BEGIN EXERCISE TEXT

'Playing' the nave

The visitor entering the Hôtel-Dieu nave is at once grasped by the beauty of the place, by its calming light, but also by its acoustics, its resonance, long, clear and hardly blurred; it is possible to talk to someone else very distinctly from a distance. This acoustic footprint, also calming, grasped me when I first visited the place. The sound signature of the building remains the first memory I keep about it. My first reaction therefore was the organist's one as I used to play this instrument a long time ago: how could I 'play' the Hôtel-Dieu nave? The commission of this sound installation put me in the situation of an organ specialist dreaming of a new instrument for the place, by imagining its registers: which instrument could I design for the 'nave'?


I made my decision, the installation would not only be played in the place; it would pose a challenge to the place; by its physical properties, sound would reveal the nave, and its frequencies would examine the proportions of the architecture. In a way, the purpose is to understand this space by listening to it, to stride across it to hear it and discover it. The dialog of music and listening that usually happens during concerts finds a new form in the architecture of the nave. It is a kind of mirror held out to all visitors, a call for listening, thinking, returning to oneself while projecting to the whole space.

I invite you to an active immersion in sound and in that wonderful place. There are many relationships with the immersion into coloured fields that proposes Caroline Coppey in her exhibition Résonance de la couleur presented at the same time at the Pharmacie.

END EXERCISE TEXT

→ **WHAT THIS EXERCISE ASKS**:
**a.** List every proper name (people, places and titles) that appears in the nave text.
**b.** In the nave text, what instrument did the writer play a long time ago?
**c.** Write out the stretch of the nave text from "I made my decision, the" through "the whole space.".

BEGIN GIVEN DATA

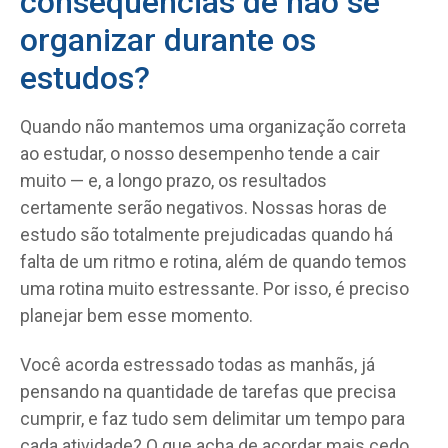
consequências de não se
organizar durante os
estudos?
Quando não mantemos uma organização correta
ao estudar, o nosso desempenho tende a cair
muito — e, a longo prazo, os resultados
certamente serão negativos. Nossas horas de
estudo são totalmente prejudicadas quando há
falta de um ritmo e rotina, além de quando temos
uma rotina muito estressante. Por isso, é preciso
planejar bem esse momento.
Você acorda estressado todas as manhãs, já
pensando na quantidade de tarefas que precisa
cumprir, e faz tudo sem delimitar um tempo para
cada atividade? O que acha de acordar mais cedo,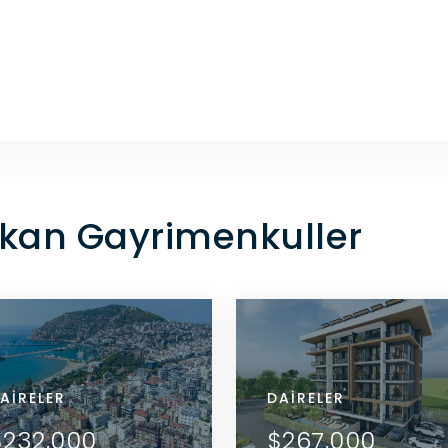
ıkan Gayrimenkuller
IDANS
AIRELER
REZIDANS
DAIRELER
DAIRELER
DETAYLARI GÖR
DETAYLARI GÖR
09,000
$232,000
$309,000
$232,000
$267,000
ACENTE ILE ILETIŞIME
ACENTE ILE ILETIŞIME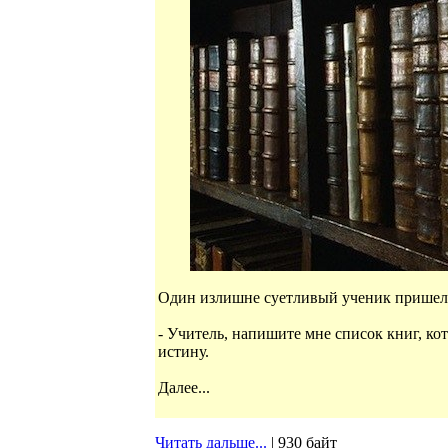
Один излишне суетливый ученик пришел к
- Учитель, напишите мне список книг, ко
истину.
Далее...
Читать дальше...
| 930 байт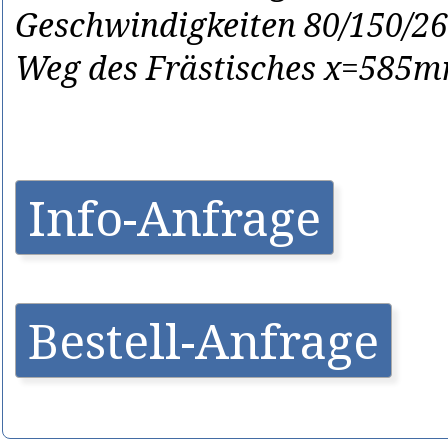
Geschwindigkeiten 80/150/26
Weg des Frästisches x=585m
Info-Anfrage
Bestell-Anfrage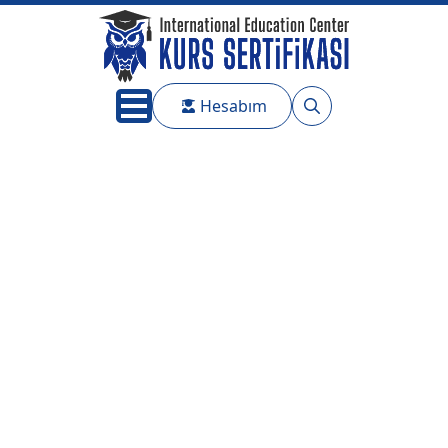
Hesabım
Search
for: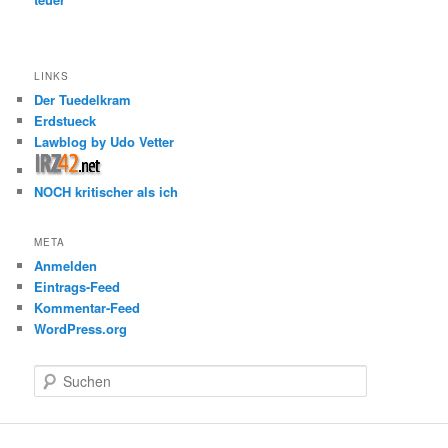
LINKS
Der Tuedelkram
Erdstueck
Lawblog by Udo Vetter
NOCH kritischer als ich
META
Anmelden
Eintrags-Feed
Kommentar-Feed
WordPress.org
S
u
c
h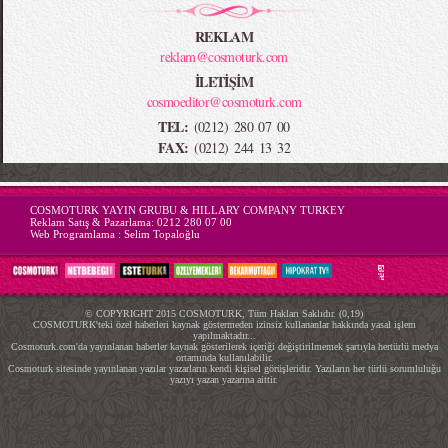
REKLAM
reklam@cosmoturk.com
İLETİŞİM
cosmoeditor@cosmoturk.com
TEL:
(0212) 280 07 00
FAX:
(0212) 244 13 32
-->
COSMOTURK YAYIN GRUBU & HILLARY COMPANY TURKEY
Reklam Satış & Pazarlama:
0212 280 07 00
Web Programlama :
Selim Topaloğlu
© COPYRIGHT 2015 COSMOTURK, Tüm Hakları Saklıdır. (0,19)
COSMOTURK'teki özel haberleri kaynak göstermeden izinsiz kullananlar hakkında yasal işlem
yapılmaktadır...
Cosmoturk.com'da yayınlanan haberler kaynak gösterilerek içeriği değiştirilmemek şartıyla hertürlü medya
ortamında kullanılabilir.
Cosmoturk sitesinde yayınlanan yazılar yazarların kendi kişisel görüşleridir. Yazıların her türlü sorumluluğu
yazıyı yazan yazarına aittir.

END GIVEN DATA
BEGIN GIVEN DATA

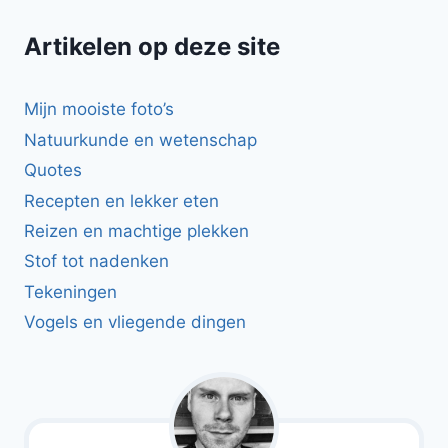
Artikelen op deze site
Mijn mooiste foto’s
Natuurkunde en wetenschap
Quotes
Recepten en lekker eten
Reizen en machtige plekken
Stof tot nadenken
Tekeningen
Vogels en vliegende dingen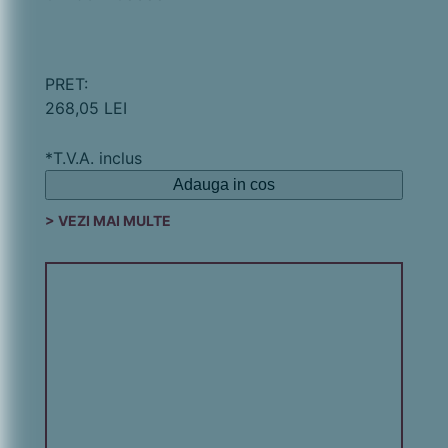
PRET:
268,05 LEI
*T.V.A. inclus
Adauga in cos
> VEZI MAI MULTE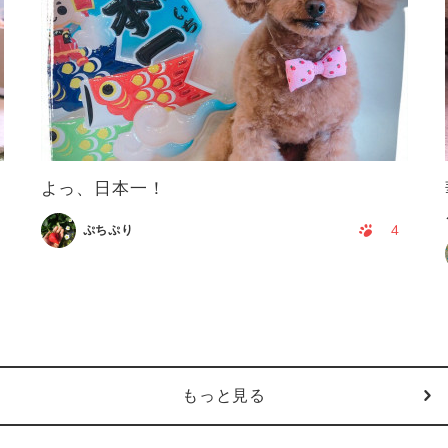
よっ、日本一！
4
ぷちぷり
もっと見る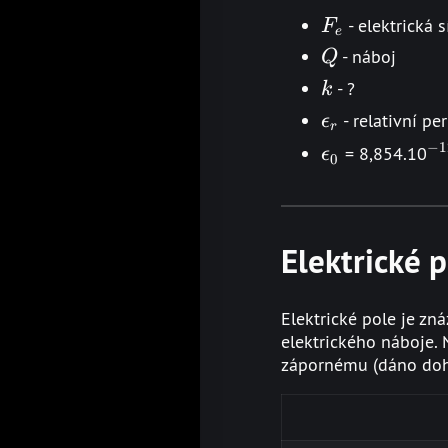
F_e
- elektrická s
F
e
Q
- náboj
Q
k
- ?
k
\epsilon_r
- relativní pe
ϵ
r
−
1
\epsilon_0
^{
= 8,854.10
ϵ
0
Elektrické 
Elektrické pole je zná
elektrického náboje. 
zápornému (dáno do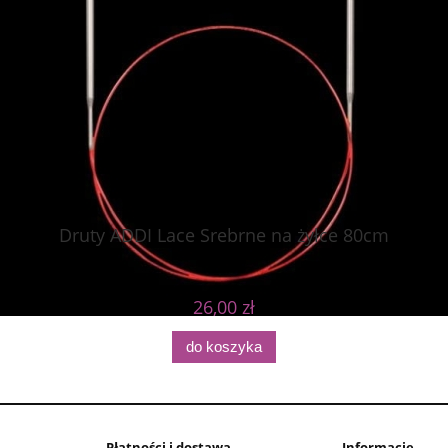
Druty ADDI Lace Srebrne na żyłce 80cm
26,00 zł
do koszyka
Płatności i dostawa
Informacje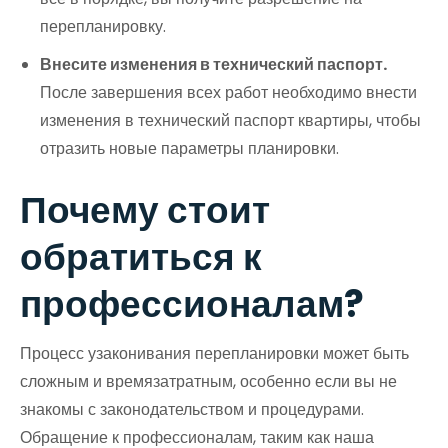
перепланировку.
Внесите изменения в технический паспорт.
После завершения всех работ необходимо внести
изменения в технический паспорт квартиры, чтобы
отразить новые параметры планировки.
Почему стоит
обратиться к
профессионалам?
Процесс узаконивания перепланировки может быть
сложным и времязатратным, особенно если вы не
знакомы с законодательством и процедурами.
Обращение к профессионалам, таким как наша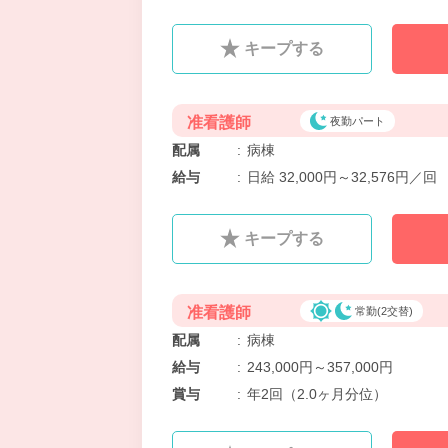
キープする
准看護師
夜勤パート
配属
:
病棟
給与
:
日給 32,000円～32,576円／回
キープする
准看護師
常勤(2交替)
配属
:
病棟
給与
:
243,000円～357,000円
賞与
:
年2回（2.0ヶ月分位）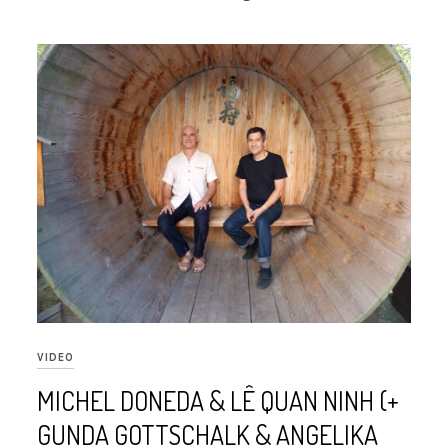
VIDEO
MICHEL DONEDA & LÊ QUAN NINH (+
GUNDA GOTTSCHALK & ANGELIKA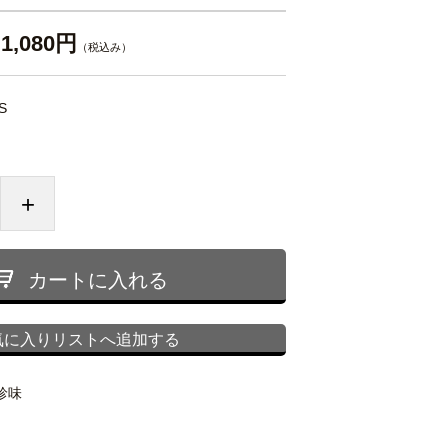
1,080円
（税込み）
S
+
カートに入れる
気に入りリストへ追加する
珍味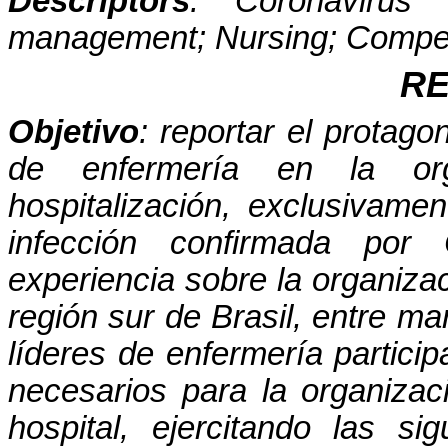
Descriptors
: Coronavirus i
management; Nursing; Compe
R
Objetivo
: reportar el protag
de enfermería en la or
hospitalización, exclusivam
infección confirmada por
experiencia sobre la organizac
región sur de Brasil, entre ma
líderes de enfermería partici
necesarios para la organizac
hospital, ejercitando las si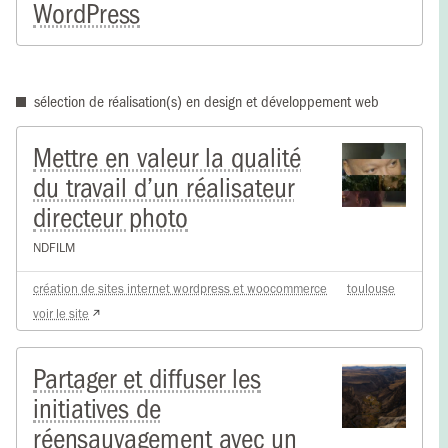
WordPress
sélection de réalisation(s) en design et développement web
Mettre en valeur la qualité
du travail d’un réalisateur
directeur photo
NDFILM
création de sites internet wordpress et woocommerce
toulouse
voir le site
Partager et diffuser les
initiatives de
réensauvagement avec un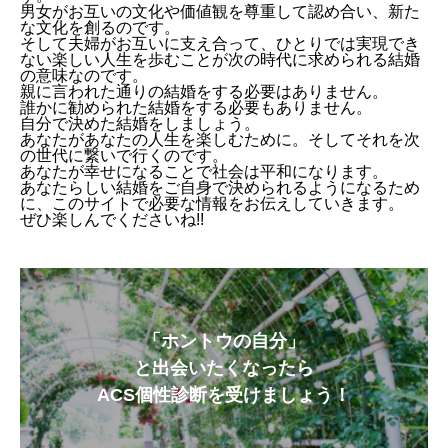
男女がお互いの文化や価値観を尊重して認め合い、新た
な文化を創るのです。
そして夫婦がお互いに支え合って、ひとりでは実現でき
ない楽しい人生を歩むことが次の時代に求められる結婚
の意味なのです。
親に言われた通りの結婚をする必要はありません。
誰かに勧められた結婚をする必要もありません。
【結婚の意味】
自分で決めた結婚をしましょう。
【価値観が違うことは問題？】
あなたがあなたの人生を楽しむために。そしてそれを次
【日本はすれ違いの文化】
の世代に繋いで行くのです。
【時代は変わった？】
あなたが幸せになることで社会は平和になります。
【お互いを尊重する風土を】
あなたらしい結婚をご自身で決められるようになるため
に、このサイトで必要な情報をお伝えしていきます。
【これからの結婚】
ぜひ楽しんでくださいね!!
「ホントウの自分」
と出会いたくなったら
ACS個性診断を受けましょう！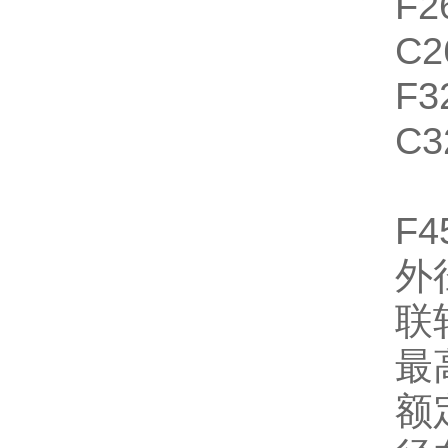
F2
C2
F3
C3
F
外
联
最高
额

END GIVEN DATA

→ **PROBLEM SOLUTIONS**:
**a.**
Hôtel-Dieu
Caroline Coppey
Résonance de la couleur
Pharmacie

**b.** The organ.

**c.**
I made my decision, the installation would not only be played in the place; it would pose a challenge to the place; by its physical properties, sound would reveal the nave, and its frequencies would examine the proportions of the architecture. In a way, the purpose is to understand this space by listening to it, to stride across it to hear it and discover it. The dialog of music and listening that usually happens during concerts finds a new form in the architecture of the nave. It is a kind of mirror held out to all visitors, a call for listening, thinking, returning to oneself while projecting to the whole space.